2021-10-07 00:00:01 | エッセイ、コラム



20211007
ぽかぽか春庭にっぽんあニッポン教師日誌>2021日本学校スポーツの秋(4)スポーツ大会

 日本語学校、秋の行事として、スポーツ大会を開催。学校から徒歩10分ほどのところにある市民体育館を借りることができ、バドミントン、ドッヂボールの種目。

 はる老師は右手ギプス姿。学院副理事と「東京オリンピック公式シャツ」でスポーツ大会に臨むも、老師は椅子に座ったっきり。副理事は意外にもバトミントンの名手でした。学院理事長(2009年中国赴任時の教え子)の妹夫妻である副理事ふたりが学院経営を担っています。

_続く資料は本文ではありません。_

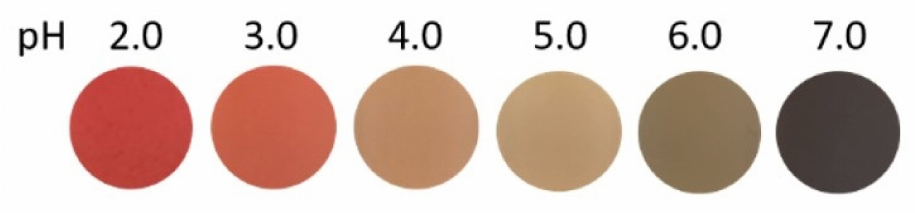
Figure 1. Photographs of the anthocyanin solution showing the colorimetric response to lactic acid at different pH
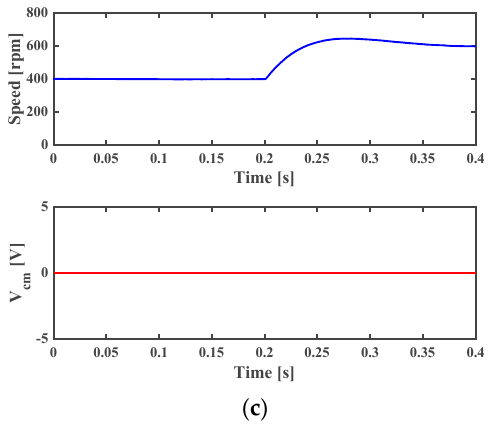
Figure 5. Simulation results for the torque and change in the speed. ( a ) Machine currents ( top ) and phase voltage ( bottom ); ( b ) dq -axis currents; ( c ) rotor speed ( top ) and common-mode voltage ( bottom ).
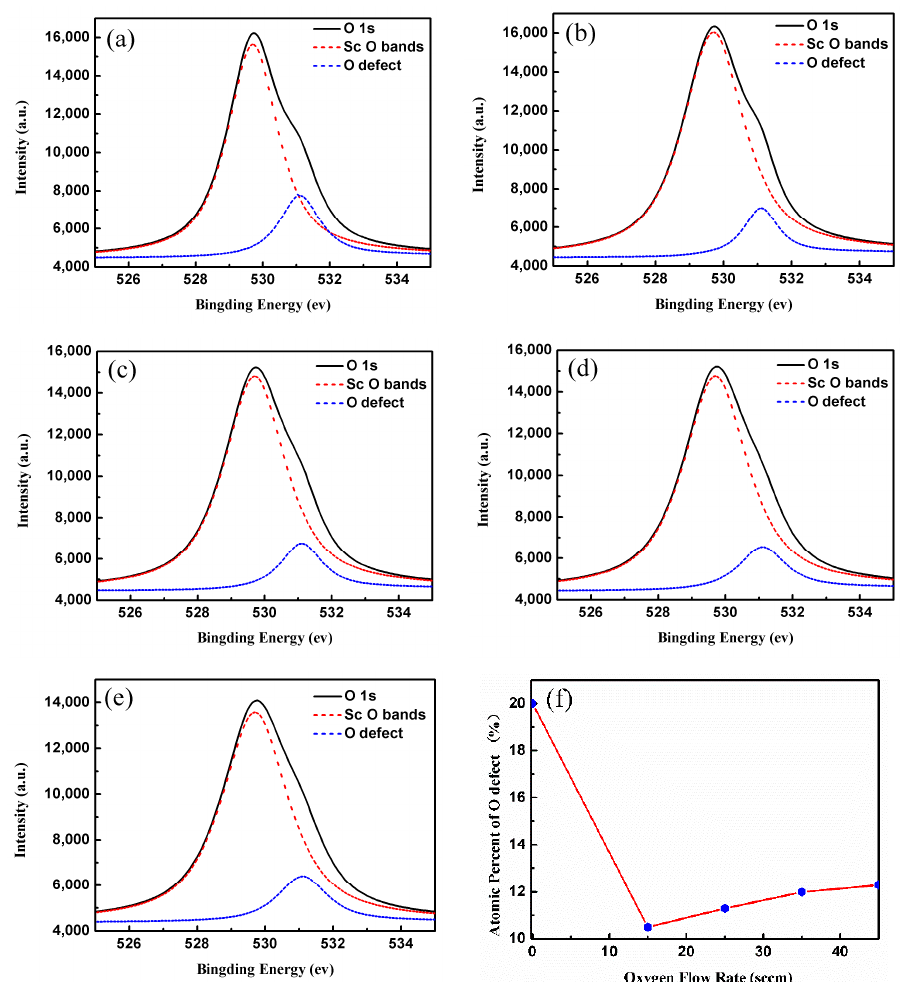
Figure 2. XPS spectra of Sc 2 O 3 films and the atomic percent of oxygen defect under different oxygen flow rates: ( a ) 0 sccm; ( b ) 15 sccm; ( c ) 25 sccm; ( d ) 35 sccm; and ( e ) 45 sccm; ( f ) Atomic percent of oxygen defect.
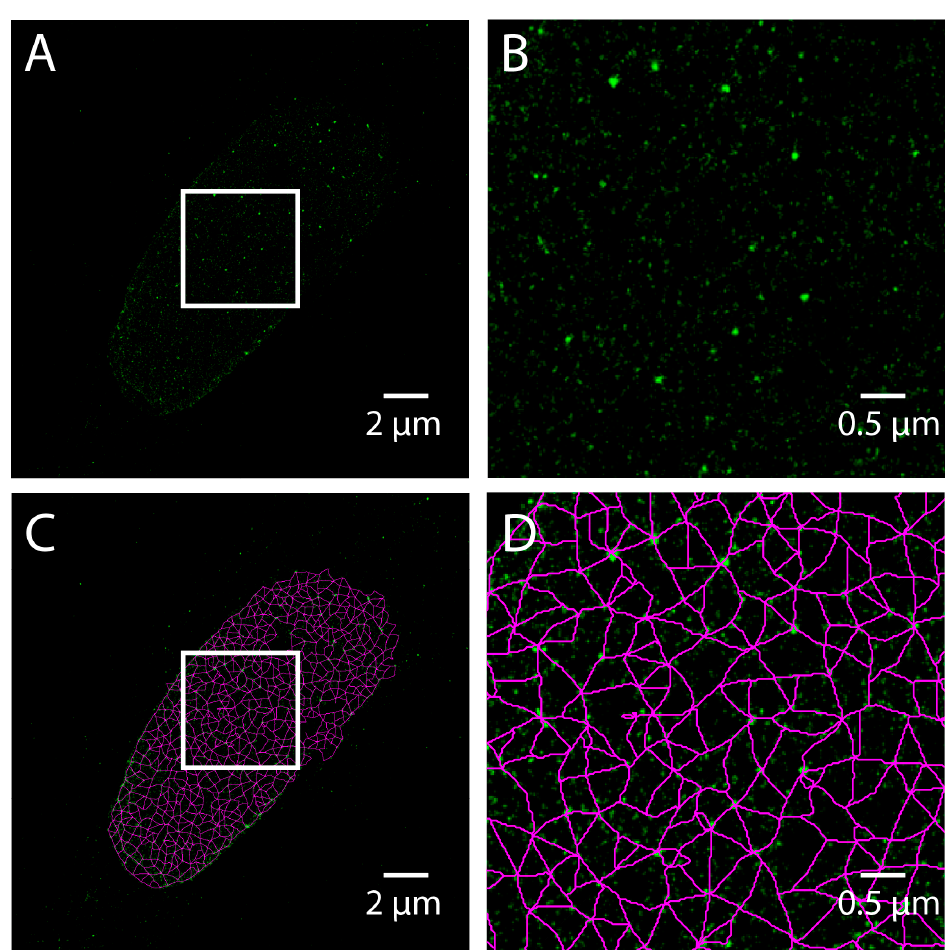
Figure 6. Steerable Filter Based Meshwork Analysis of a Total Internal Reflection Fluorescence – Stochastic Optical Reconstruction Microscopy (TIRF-STORM) Image of a normal Human Skin Fibroblast. TIRF-STORM image of Lamin A labeled human dermal fibroblast is rendered by binning fluorophore coordinates into a 20 nm pixel grid ( A ). The area in the white box (A) is magnified by four times ( B ). The steerable filter meshwork analysis as detailed for SIM applied ( C ) to the TIRF-STORM image (A). The area in the white box (C) is magnified by four times ( D ). The white scale bars are 2 micrometers (zoomed out) or 0.5 micrometers (zoomed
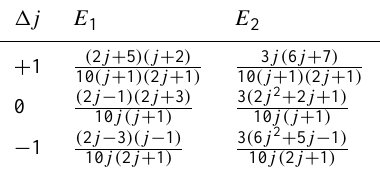
Figure 1. Data of the solar extraterrestrial spectrum in the region 586–594nm measured by SCIAMACHY on 3 June 2010 and from the Smithsonian Astrophysical Observatory (SAO; Chance and Kurucz, 2010). The Fraunhofer lines are readily observed and the left figure shows both the SCIAMACHY and the SAO 2010 spectrum, from which the baseline value of 5 . 44 × 10 14 photon used in the approximate formula by McNutt and Mack (1963). The right figure shows the SAO 2010 spectrum compared to the fully resolved approximation of the D 1 and D 2 lines taken from McNutt and Mack (1963). Note that the approximate formula by McNutt and Mack (1963) is only valid close to the center of the Fraunhofer lines. The fully resolved Na Fraunhofer lines are much deeper than the lines in the SAO 2010 spectrum and the SCIAMACHY spectrum.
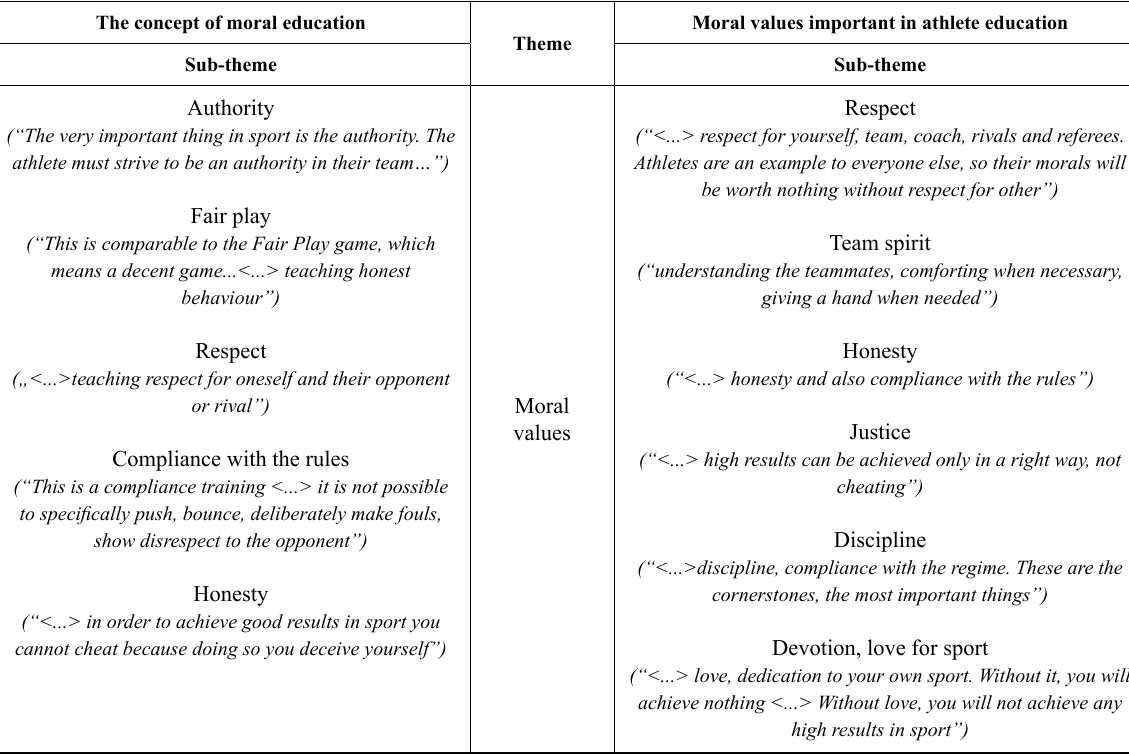
Table 2. The concept of moral education in coaches’ perspectives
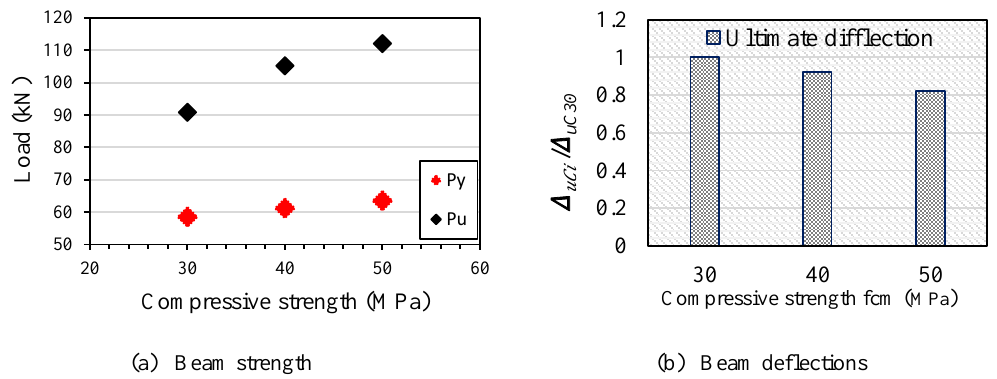
Figure 20. The concrete compressive strength effect on the ultimate strength and the ultimate deflection of the composite curved beam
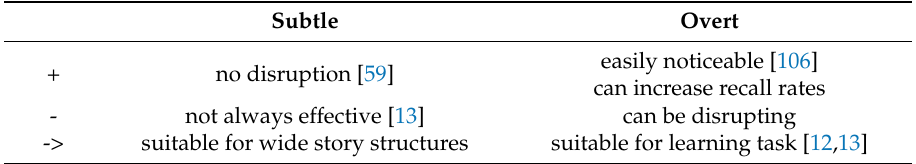
Table 8. Advantages and disadvantages of subtle and overt methods. The third row indicates for which requirements the methods are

 学生たち、月火水の4限目をスポーツ大会予習授業として熱心に練習した成果があり、なかなか上手にバドミントンをプレー出来ていました。
 9月30日、緊急事態宣言終了一日前。私はプレー中はマスクをはずしてもいいと思ったのですが、学生は律義にマスクつけてプレー。 


 バドミントンとドッジボールの間の休憩時間に、応援ダンスの披露がありました。
 

 バドミントンもドッジボールも初級クラスの勝利。ドッヂボールは人数合わせのために、中級+教職員というチームでしたから、勝ち目はなかった。
 最後に、校長から表彰状とミニカップの授与。
 MVPは、バドミントンで活躍したベドナムの学生(学内で身長が一番高い)に。


 最後は体育館の床モップがけ。8本あったモップを8人が並んでいっせいにモップで進み、掃除もパフォーマンスとして楽しんだ学生たちでした。

 秋学期は10月11日から。学生たち、緊急事態あけの秋をそれぞれ楽しんで、新しい学期に向かいます。
 まだ新入生の来日が許可にならないので、「先輩」になるのは先になりそうですが、リフレッシュして新鮮な脳細胞に日本語をどしどし詰め込んでほしいです。